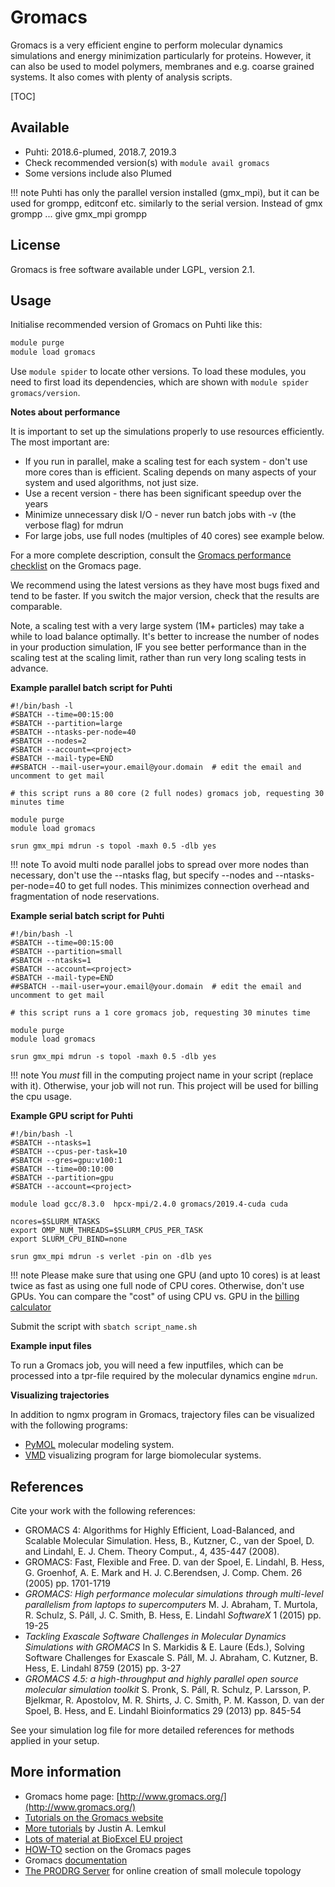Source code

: # Gromacs

Gromacs is a very efficient engine to perform molecular dynamics
simulations and energy minimization particularly for proteins. However,
it can also be used to model polymers, membranes and e.g. coarse grained
systems. It also comes with plenty of analysis scripts.

[TOC]

## Available

-   Puhti: 2018.6-plumed, 2018.7, 2019.3
-   Check recommended version(s) with `module avail gromacs`
-   Some versions include also Plumed

!!! note
    Puhti has only the parallel version installed (gmx_mpi), but it can
    be used for grompp, editconf etc. similarly to the serial version.
    Instead of gmx grompp ... give gmx_mpi grompp

## License
Gromacs is free software available under LGPL, version 2.1.

## Usage

Initialise recommended version of Gromacs on Puhti like this:

```bash
module purge
module load gromacs
```
Use `module spider` to locate other versions. To load these modules, you
need to first load its dependencies, which are shown with
`module spider gromacs/version`.

**Notes about performance**

It is important to set up the simulations properly to use resources efficiently.
The most important are:

-   If you run in parallel, make a scaling test for each system - don't use more cores than is efficient. 
    Scaling depends on many aspects of your system and used algorithms, not just size.
-   Use a recent version - there has been significant speedup over the years
-   Minimize unnecessary disk I/O - never run batch jobs with -v (the verbose flag) for mdrun
-   For large jobs, use full nodes (multiples of 40 cores) see example below.

For a more complete description, consult the 
[Gromacs performance checklist] on the Gromacs page.

We recommend using the latest versions as they have most bugs fixed and
tend to be faster. If you switch the major version, check that the
results are comparable.

Note, a scaling test with a very large system (1M+ particles) may take a while to load balance optimally. It's better to increase the number of nodes in your production simulation, IF you see better performance than in the scaling test at the scaling limit, rather than run very long scaling tests in advance.

**Example parallel batch script for Puhti**

```
#!/bin/bash -l
#SBATCH --time=00:15:00
#SBATCH --partition=large
#SBATCH --ntasks-per-node=40
#SBATCH --nodes=2
#SBATCH --account=<project>
#SBATCH --mail-type=END
##SBATCH --mail-user=your.email@your.domain  # edit the email and uncomment to get mail

# this script runs a 80 core (2 full nodes) gromacs job, requesting 30 minutes time

module purge
module load gromacs

srun gmx_mpi mdrun -s topol -maxh 0.5 -dlb yes
```

!!! note
    To avoid multi node parallel jobs to spread over more nodes
    than necessary, don't use the --ntasks flag, but specify --nodes and
    --ntasks-per-node=40 to get full nodes. This minimizes connection
    overhead and fragmentation of node reservations.

**Example serial batch script for Puhti**
```
#!/bin/bash -l
#SBATCH --time=00:15:00
#SBATCH --partition=small
#SBATCH --ntasks=1
#SBATCH --account=<project>
#SBATCH --mail-type=END
##SBATCH --mail-user=your.email@your.domain  # edit the email and uncomment to get mail

# this script runs a 1 core gromacs job, requesting 30 minutes time

module purge
module load gromacs

srun gmx_mpi mdrun -s topol -maxh 0.5 -dlb yes
```
!!! note
    You *must* fill in the computing project name in your script (replace
    <project> with it). Otherwise, your job will not run. This project will be
    used for billing the cpu usage.
    
**Example GPU script for Puhti**

```
#!/bin/bash -l                                                                                                                                                                                             
#SBATCH --ntasks=1                                                                                                                                                                                         
#SBATCH --cpus-per-task=10                                                                                                                                                                                 
#SBATCH --gres=gpu:v100:1                                                                                                                                                                                  
#SBATCH --time=00:10:00                                                                                                                                                                                    
#SBATCH --partition=gpu                                                                                                                                                                                
#SBATCH --account=<project>                                                                                                                                                                          

module load gcc/8.3.0  hpcx-mpi/2.4.0 gromacs/2019.4-cuda cuda

ncores=$SLURM_NTASKS
export OMP_NUM_THREADS=$SLURM_CPUS_PER_TASK
export SLURM_CPU_BIND=none

srun gmx_mpi mdrun -s verlet -pin on -dlb yes
```
!!! note
    Please make sure that using one GPU (and upto 10 cores) is at least twice as fast
    as using one full node of CPU cores. Otherwise, don't use GPUs.
    You can compare the "cost" of using
    CPU vs. GPU in the [billing calculator](https://research.csc.fi/billing-and-monitoring)


Submit the script with `sbatch script_name.sh`

**Example input files**

To run a Gromacs job, you will need a few inputfiles, which
can be processed into a tpr-file required by the molecular
dynamics engine `mdrun`.

**Visualizing trajectories**

In addition to ngmx program in Gromacs, trajectory files can be
visualized with the following programs:

-   [PyMOL] molecular modeling system.
-   [VMD] visualizing program for large biomolecular systems.

## References

Cite your work with the following references:

-   GROMACS 4: Algorithms for Highly Efficient, Load-Balanced, and
    Scalable Molecular Simulation. Hess, B., Kutzner, C., van der
    Spoel, D. and Lindahl, E. J. Chem. Theory Comput., 4, 435-447
    (2008).
-   GROMACS: Fast, Flexible and Free. D. van der Spoel, E. Lindahl, B.
    Hess, G. Groenhof, A. E. Mark and H. J. C.Berendsen, J. Comp. Chem.
    26 (2005) pp. 1701-1719
-   *GROMACS: High performance molecular simulations through multi-level
    parallelism from laptops to supercomputers* 
    M. J. Abraham, T. Murtola, R. Schulz, S. Páll, J. C. Smith, B. Hess, E.
    Lindahl *SoftwareX* 1 (2015) pp. 19-25
-   *Tackling Exascale Software Challenges in Molecular Dynamics Simulations with
    GROMACS* In S. Markidis & E. Laure (Eds.), Solving Software Challenges for Exascale
    S. Páll, M. J. Abraham, C. Kutzner, B. Hess, E. Lindahl 8759 (2015) pp. 3-27
-   *GROMACS 4.5: a high-throughput and highly parallel open source molecular
    simulation toolkit* S. Pronk, S. Páll, R. Schulz, P. Larsson, P. Bjelkmar, R. Apostolov, M. R.
    Shirts, J. C. Smith, P. M. Kasson, D. van der Spoel, B. Hess, and E. Lindahl
    Bioinformatics 29 (2013) pp. 845-54

See your simulation log file for more detailed references
for methods applied in your setup.

## More information

-   Gromacs home page: [http://www.gromacs.org/](http://www.gromacs.org/)
-   [Tutorials on the Gromacs website]  
-   [More tutorials] by Justin A. Lemkul
-   [Lots of material at BioExcel EU project]
-   [HOW-TO] section on the Gromacs pages
-   Gromacs [documentation]
-   [The PRODRG Server] for online creation of small molecule topology

  [documentation]: http://manual.gromacs.org/documentation
  [Finnish Grid Infrastructure]: https://confluence.csc.fi/display/fgi/FGI+User+Pages
  [PyMOL]: http://www.pymol.org/
  [VMD]: http://www.ks.uiuc.edu/Research/vmd/
  [Gromacs performance checklist]: http://www.gromacs.org/Documentation/Performance_checklist
  [Tutorials on the Gromacs website]: http://www.gromacs.org/Documentation/Tutorials
  [The PRODRG Server]: https://www.sites.google.com/site/vanaaltenlab/prodrg
  [HOW-TO]: http://www.gromacs.org/Documentation/How-tos
  [Lots of material at BioExcel EU project]: http://bioexcel.eu/software/gromacs/
  [More tutorials]: http://www.mdtutorials.com/gmx/

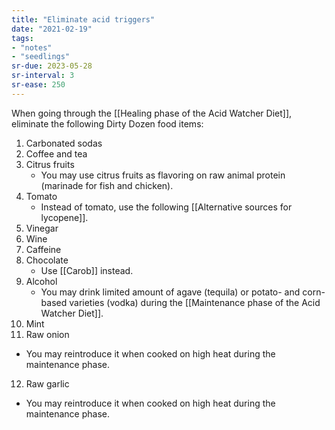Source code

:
 ```yaml
---
title: "Eliminate acid triggers"
date: "2021-02-19"
tags:
- "notes"
- "seedlings"
sr-due: 2023-05-28
sr-interval: 3
sr-ease: 250
---
```


When going through the [[Healing phase of the Acid Watcher Diet]], eliminate the following Dirty Dozen food items:

1. Carbonated sodas
2. Coffee and tea
3. Citrus fruits
   - You may use citrus fruits as flavoring on raw animal protein (marinade for fish and chicken).
1. Tomato
   - Instead of tomato, use the following [[Alternative sources for lycopene]].
1. Vinegar
6. Wine
7. Caffeine
8. Chocolate
   - Use [[Carob]] instead.
1. Alcohol
   - You may drink limited amount of agave (tequila) or potato- and corn-based varieties (vodka) during the [[Maintenance phase of the Acid Watcher Diet]].
10. Mint
11. Raw onion
   - You may reintroduce it when cooked on high heat during the maintenance phase.
12. Raw garlic
   - You may reintroduce it when cooked on high heat during the maintenance phase.

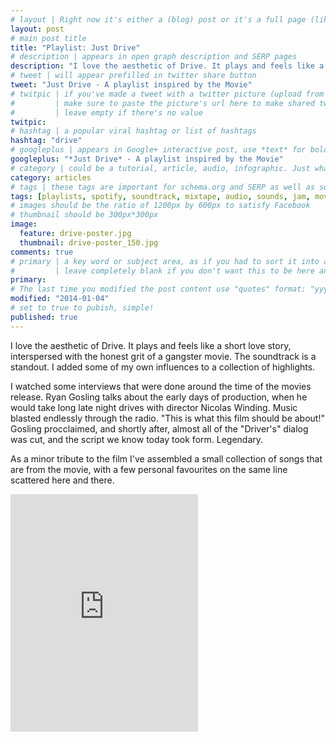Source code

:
 ```yaml
---
# layout | Right now it's either a (blog) post or it's a full page (like the index)
layout: post
# main post title
title: "Playlist: Just Drive"
# description | appears in open graph description and SERP pages
description: "I love the aesthetic of Drive. It plays and feels like a short love story, interspersed with the honest grit of a gangster movie. The soundtrack is a standout. I added some of my own influences to a collection of highlights."
# tweet | will appear prefilled in twitter share button
tweet: "Just Drive - A playlist inspired by the Movie"
# twitpic | if you've made a tweet with a twitter picture (upload from the UI)
# 		  | make sure to paste the picture's url here to make shared tweets better
#         | leave empty if there's no value
twitpic:
# hashtag | a popular viral hashtag or list of hashtags
hashtag: "drive"
# googleplus | appears in Google+ interactive post, use *text* for bold and _text_ for underline
googleplus: "*Just Drive* - A playlist inspired by the Movie"
# category | could be a tutorial, article, audio, infographic. Just whatever the format the content is.
category: articles
# tags | these tags are important for schema.org and SERP as well as some RSS feed readers
tags: [playlists, spotify, soundtrack, mixtape, audio, sounds, jam, movies]
# images should be the ratio of 1200px by 600px to satisfy Facebook
# thumbnail should be 300px*300px
image:
  feature: drive-poster.jpg
  thumbnail: drive-poster_150.jpg
comments: true
# primary | a key word or subject area, as if you had to sort it into a subject folder
#         | leave completely blank if you don't want this to be here and just the post title
primary:
# The last time you modified the post content use "quotes" format: "yyyy-mm-dd"
modified: "2014-01-04"
# set to true to pubish, simple!
published: true
---
```


I love the aesthetic of Drive. It plays and feels like a short love story, interspersed with the honest grit of a gangster movie. The soundtrack is a standout. I added some of my own influences to a collection of highlights.

I watched some interviews that were done around the time of the movies release. Ryan Gosling talks about the early days of production, when he would take long late night drives with director Nicolas Winding. Music blasted endlessly through the radio. "This is what this film should be about!" Gosling procclaimed, and shortly after, almost all of the "Driver's" dialog was cut, and the script we know today took form. Legendary.

As a minor tribute to the film I've assembled a small collection of songs that are from the movie, with a few personal favourites on the same line scattered here and there.

<iframe src="https://embed.spotify.com/?uri=spotify:user:giarknot:playlist:5OybpEuj4zwossi8GVe3xy" width="300" height="380" frameborder="0" allowtransparency="true"></iframe>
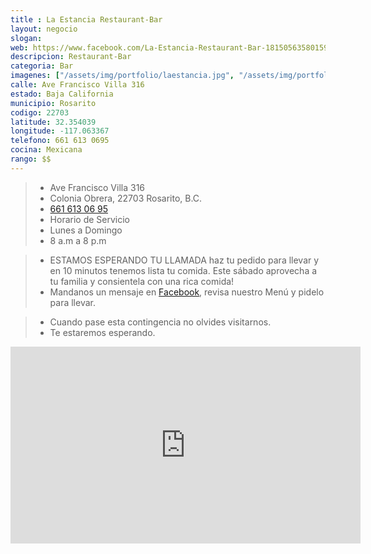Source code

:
 ```yaml
---
title : La Estancia Restaurant-Bar
layout: negocio
slogan: 
web: https://www.facebook.com/La-Estancia-Restaurant-Bar-181505635801596
descripcion: Restaurant-Bar
categoria: Bar
imagenes: ["/assets/img/portfolio/laestancia.jpg", "/assets/img/portfolio/laestanciaestamos.jpg"]
calle: Ave Francisco Villa 316
estado: Baja California
municipio: Rosarito
codigo: 22703
latitude: 32.354039
longitude: -117.063367
telefono: 661 613 0695
cocina: Mexicana
rango: $$
---
```




>* Ave Francisco Villa 316
>* Colonia Obrera, 22703 Rosarito, B.C.
>* <a href="tel:+526616130695">661 613 06 95</a>
>* Horario de Servicio
>* Lunes a Domingo  
>* 8 a.m a 8 p.m



>* ESTAMOS ESPERANDO TU LLAMADA
haz tu pedido para llevar y en 10 minutos tenemos lista tu comida.
Este sábado aprovecha a tu familia y consientela con una rica comida!
 >* Mandanos un mensaje en [Facebook](https://www.facebook.com/La-Estancia-Restaurant-Bar-181505635801596), revisa nuestro Menú y pidelo para llevar. 

 >* Cuando pase esta contingencia no olvides visitarnos. 
 >* Te estaremos esperando.


<div class="embed-responsive embed-responsive-16by9">

<iframe src="https://www.facebook.com/plugins/video.php?href=https%3A%2F%2Fwww.facebook.com%2F181505635801596%2Fvideos%2F2789426944614716%2F&show_text=0&width=560" width="560" height="315" style="border:none;overflow:hidden" scrolling="no" frameborder="0" allowTransparency="true" allowFullScreen="true"></iframe>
++++++
Required action: Copy out all lines from the material above that contain the string "picture".

Result of the exercise:
# twitpic | if you've made a tweet with a twitter picture (upload from the UI)
# 		  | make sure to paste the picture's url here to make shared tweets better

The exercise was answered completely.